The Progressive Cellist
8-10 June 2001
David Smith and 
Brenda Blewett, accompanist
Ability quav2.gif (941 bytes) & quav3.gif (976 bytes)

A friendly and informal course


The course is designed to give cellists guidance and encouragement in all aspects of playing and performance technique as well as the benefit of working with a professional accompanist familiar with repertoire. This is especially valuable for students who are preparing for grade examinations, competitions, auditions and recitals.
The participating students should be Grade VI and above, and will have the opportunity to play repertoire of their choice in the performance classes.

There will be discussion sessions dealing with all aspects of the cello Ð teaching problems, concert techniques, instruments, repertoire, career planning, practice technique, stylistic considerations in Bach playing etc.
There will be opportunities for cello ensemble playing, with a joint performance in the final student concert.
A public concert will be given by the tutors on Friday evening.
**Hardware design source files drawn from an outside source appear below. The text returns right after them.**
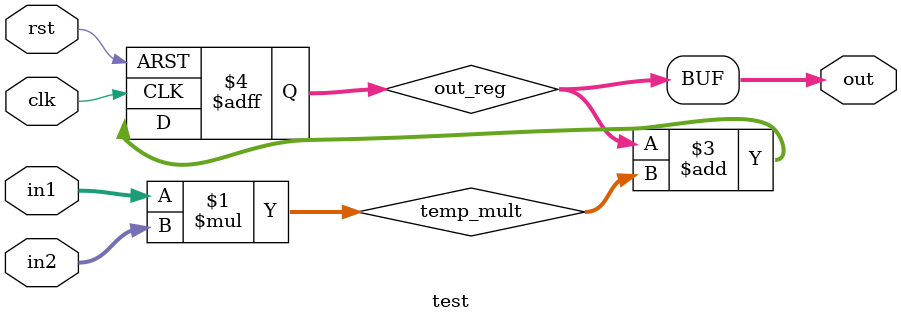
<source format=v>
module test (in1, in2, rst, out, clk);
parameter iw = 9;
parameter ow = iw*2 +1;

input [iw:0]in1, in2;
input rst, clk;
output [ow:0]out;

wire [ow:0]temp_mult;
reg [ow:0]out_reg;


assign temp_mult = in1*in2;

always @(posedge clk or posedge rst)
if (rst)
out_reg <= 'b0;
else
out_reg <= out_reg + temp_mult;

assign out = out_reg;

endmodule

</source>
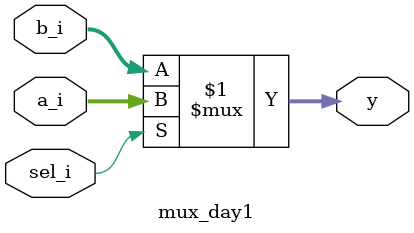
<source format=v>
`timescale 1ns / 1ps


module mux_day1(
input wire [31:0] a_i, b_i,
//input wire [3:0] a_i, b_i,
input wire sel_i,
output wire [31:0] y);
//output wire [3:0] y);

assign y = sel_i ? a_i : b_i; //if the value of sel is 1, the output will have the values
                             // of a_i else it will have the value of b_i
endmodule

</source>
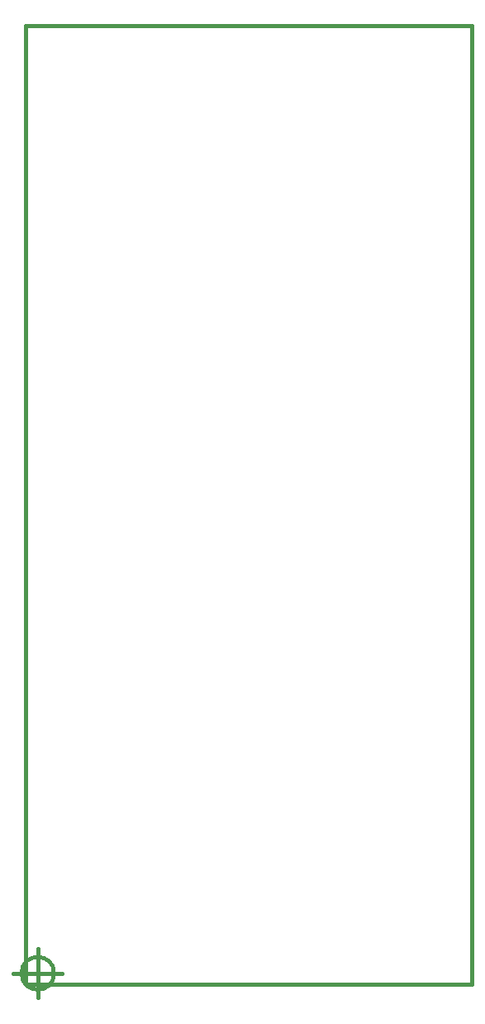
<source format=gbr>
G04 #@! TF.FileFunction,Profile,NP*
%FSLAX45Y45*%
G04 Gerber Fmt 4.5, Leading zero omitted, Abs format (unit mm)*
G04 Created by KiCad (PCBNEW (after 2015-may-25 BZR unknown)-product) date 15/07/2015 13:23:27*
%MOMM*%
G01*
G04 APERTURE LIST*
%ADD10C,0.150000*%
%ADD11C,0.381000*%
G04 APERTURE END LIST*
D10*
D11*
X18962667Y-13728700D02*
G75*
G03X18962667Y-13728700I-166667J0D01*
G01*
X18546000Y-13728700D02*
X19046000Y-13728700D01*
X18796000Y-13478700D02*
X18796000Y-13978700D01*
X18669000Y-4038600D02*
X18669000Y-13843000D01*
X23241000Y-4038600D02*
X18669000Y-4038600D01*
X23241000Y-13843000D02*
X23241000Y-4038600D01*
X18669000Y-13843000D02*
X23241000Y-13843000D01*
M02*

</source>
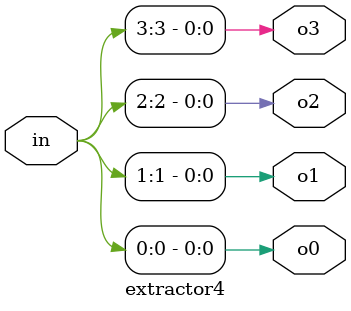
<source format=v>
`timescale 1ns / 1ps
module extractor4(
	in,
	o0,o1,o2,o3
	);
	input [3:0] in;
	output o0;
	output o1;
	output o2;
	output o3;

	assign o0 = in[0];
	assign o1 = in[1];
	assign o2 = in[2];
	assign o3 = in[3];

endmodule


</source>
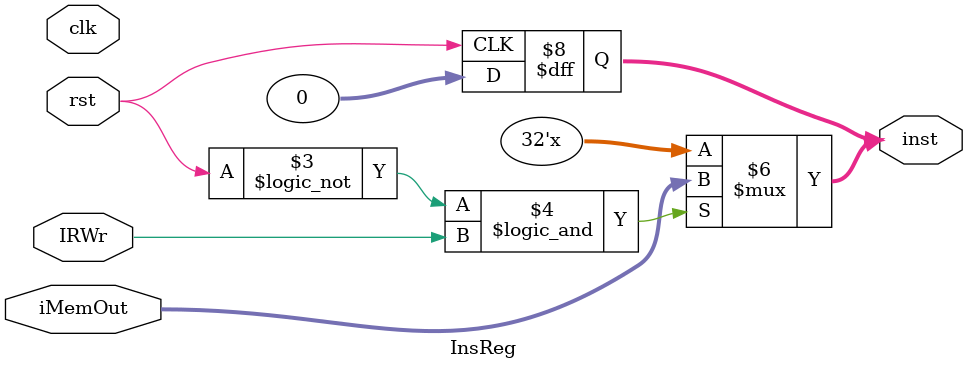
<source format=v>
module InsReg(clk, rst, IRWr, iMemOut, inst);
    input clk;
    input rst;
    input IRWr;
    input[31:0] iMemOut;
    output reg[31:0] inst;
    
    always @(posedge rst)
    begin
        inst = 0;
    end

    always @(*) 
    begin
        if (!rst && IRWr)
            inst = iMemOut;
        //$display("insReg: inst = 0x%8h", inst);//debug
    end
endmodule // InsReg
</source>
Please see page three for booking details.
Students will participate in a concert on Sunday afternoon.

David Smith was born in London and has lead a varied and unusual musical life. Having studied at the Royal Academy of Music, he then toured with D'Oyly Carte, played in West End shows and in summer seasons on Bournemouth Pier, appeared with numerous baroque and chamber groups, and became the youngest member of the Royal Philharmonic Orchestra at the age of nineteen. He remained with the RPO for five years and then joined a BBC light music string orchestra which featured in the programme 'Grand Hotel'.

He left the BBC to devote his time to chamber music and continuo playing, which lead to performances with Yehudi Menuhin, Neville Marriner, Roger Norrington, John Eliot Gardiner and Paul Steinitz, and to his joining the Alberni String Quartet. In over twenty years as a member of the quartet he has performed in many parts of the world, and has also gained a reputation for his teaching and coaching.

He is professor of Cello and Chamber Music at Chetham's School of Music, and at the Royal Academy of Music, where he also runs the LRAM 'Art of Teaching' course for undergraduate and post-graduate cello students.

He is a Fellow of the Royal Academy of Music and the Royal Scottish Academy of Music and Drama. He plays on a cello made in 1706 by Giovanni Grancino of Milan.

Brenda Blewett read music at Oxford University and then continued at the Royal College of Music, where she studied piano with David Parkhouse and accompaniment with Robert Sutherland and was awarded the Ellen Marie Curtis Prize for her interpretations of Haydn and Mozart. She has since had a busy career as an accompanist and chamber musician, performing in major venues in the U.K., Europe and North America as well as touring extensively in Norway and Sweden. She has given live broadcasts on Classic FM, BBC radio and television and NRK radio in Norway. Brenda is currently an accompanist at Chetham's School of Music in Manchester and a visiting accompanist at the Norwegian State Academy of Music in Oslo. She has made CD recordings on the Simax and Victoria labels and her recording of the Haydn trios for flute, cello and piano was chosen as 'Record of the Month' by the German Music Journal 'Alte Musik Actuell'.